Any sane society’s approach to a new and vicious disease would not start from what’s good for business, but what will maximise health and prevent unnecessary death. That would involve a massive reordering of priorities, including doubling health spending, spending serious money on ventilation and reworking education, work and recreation to massively reduce the risk of transmission.

This would cost a lot of money and would cause an enormous level of disruption. Less costly to the bottom line, and to the business as usual of the capitalist class is, to downplay the risks, and to endorse a vaccines-only approach that can reduce death rates but, by allowing the virus to spread unchecked, still lead to a massive level of death and ill health.

For the capitalist system, health care is not one of the main necessities of a decent life but a high fixed cost that should be reduced. So long as we’re not keeling over in numbers that make continued profit-making unviable, there’s really not much of a problem for our rulers. The billionaires, after all, are doubling their wealth and bidding up the price of private jets. The rest of us are stuck in cattle class breathing virus-laden air.

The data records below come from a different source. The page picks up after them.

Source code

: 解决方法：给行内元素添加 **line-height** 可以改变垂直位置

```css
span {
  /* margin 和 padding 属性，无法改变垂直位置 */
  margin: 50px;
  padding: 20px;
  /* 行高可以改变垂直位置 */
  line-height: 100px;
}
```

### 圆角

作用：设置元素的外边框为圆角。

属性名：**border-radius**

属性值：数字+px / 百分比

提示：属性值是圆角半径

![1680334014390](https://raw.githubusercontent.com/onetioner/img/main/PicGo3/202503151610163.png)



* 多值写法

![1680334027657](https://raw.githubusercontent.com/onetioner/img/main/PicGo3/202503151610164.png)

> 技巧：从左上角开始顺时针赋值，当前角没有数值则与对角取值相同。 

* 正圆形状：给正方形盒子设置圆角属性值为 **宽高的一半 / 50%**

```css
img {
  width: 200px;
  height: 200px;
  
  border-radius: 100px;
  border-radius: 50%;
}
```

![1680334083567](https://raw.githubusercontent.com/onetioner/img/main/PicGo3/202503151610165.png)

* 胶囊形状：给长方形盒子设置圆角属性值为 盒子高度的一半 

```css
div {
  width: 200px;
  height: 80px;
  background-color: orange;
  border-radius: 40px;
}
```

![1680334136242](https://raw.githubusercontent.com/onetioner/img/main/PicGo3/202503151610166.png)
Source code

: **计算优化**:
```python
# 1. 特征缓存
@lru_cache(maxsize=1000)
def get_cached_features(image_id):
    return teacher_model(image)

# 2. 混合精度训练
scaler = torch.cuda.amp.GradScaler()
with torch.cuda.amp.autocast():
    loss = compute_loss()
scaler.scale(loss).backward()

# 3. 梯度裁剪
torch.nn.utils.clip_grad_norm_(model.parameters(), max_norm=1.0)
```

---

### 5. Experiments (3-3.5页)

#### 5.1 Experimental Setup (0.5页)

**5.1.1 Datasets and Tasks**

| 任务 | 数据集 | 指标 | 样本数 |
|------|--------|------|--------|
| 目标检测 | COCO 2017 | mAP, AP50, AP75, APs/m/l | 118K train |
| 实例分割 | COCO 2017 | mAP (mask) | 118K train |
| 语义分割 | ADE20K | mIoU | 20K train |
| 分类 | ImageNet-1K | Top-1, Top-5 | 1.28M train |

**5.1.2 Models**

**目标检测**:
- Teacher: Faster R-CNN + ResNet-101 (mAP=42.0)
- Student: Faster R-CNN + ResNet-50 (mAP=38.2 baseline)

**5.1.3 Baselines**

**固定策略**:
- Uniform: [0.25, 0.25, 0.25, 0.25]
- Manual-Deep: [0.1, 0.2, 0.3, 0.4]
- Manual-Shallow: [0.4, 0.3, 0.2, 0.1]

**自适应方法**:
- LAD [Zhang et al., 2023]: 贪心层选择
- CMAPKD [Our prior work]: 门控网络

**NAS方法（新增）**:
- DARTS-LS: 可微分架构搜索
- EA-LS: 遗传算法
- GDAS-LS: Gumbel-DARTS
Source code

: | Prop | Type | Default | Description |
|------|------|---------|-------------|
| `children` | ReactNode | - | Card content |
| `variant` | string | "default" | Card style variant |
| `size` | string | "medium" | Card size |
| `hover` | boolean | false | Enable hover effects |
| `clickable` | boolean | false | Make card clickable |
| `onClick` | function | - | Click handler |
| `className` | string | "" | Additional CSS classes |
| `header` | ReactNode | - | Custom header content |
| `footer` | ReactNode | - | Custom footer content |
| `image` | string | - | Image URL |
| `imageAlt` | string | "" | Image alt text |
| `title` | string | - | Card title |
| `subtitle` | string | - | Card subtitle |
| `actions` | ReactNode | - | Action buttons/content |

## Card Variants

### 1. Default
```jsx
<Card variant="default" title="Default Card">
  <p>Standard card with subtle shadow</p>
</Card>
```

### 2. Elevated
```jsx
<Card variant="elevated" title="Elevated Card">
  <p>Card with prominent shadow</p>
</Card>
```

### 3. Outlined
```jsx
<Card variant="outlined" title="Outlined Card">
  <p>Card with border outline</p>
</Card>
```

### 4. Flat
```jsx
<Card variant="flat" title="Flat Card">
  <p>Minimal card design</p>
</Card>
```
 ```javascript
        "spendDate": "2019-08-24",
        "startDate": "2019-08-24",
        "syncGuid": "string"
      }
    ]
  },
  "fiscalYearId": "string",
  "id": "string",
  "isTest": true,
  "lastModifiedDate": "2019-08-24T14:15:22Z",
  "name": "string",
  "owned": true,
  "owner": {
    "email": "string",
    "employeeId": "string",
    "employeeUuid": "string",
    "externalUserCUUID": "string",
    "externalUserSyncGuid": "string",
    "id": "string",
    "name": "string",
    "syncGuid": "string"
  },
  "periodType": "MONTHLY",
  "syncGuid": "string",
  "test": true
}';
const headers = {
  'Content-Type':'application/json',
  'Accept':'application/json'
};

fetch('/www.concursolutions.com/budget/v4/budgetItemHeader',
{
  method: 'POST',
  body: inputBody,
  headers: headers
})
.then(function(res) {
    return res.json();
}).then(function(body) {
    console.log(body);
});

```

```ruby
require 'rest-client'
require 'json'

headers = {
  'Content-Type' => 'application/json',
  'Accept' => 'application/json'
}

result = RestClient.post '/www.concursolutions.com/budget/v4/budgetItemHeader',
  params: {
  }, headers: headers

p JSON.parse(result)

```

Capitalism is a system of crisis. Capital demands that the cost of each crisis—whether economic or health—is imposed on the working class. Liberals can relish the “survival of the fittest” rhetoric. That’s not usually Labor’s style, but the party wants to govern that same system. Which means imposing its priorities on the whole of society.

Hence federal Treasurer Jim Chalmers offering zero to the tens of thousands of people relying on food banks. Hence the government’s pathetically weak climate legislation, and endorsement of further planet-cooking gas and coal projects. Hence the new government marching in lock step towards a new imperialist war. And hence their sickening, business-as-usual approach to the pandemic.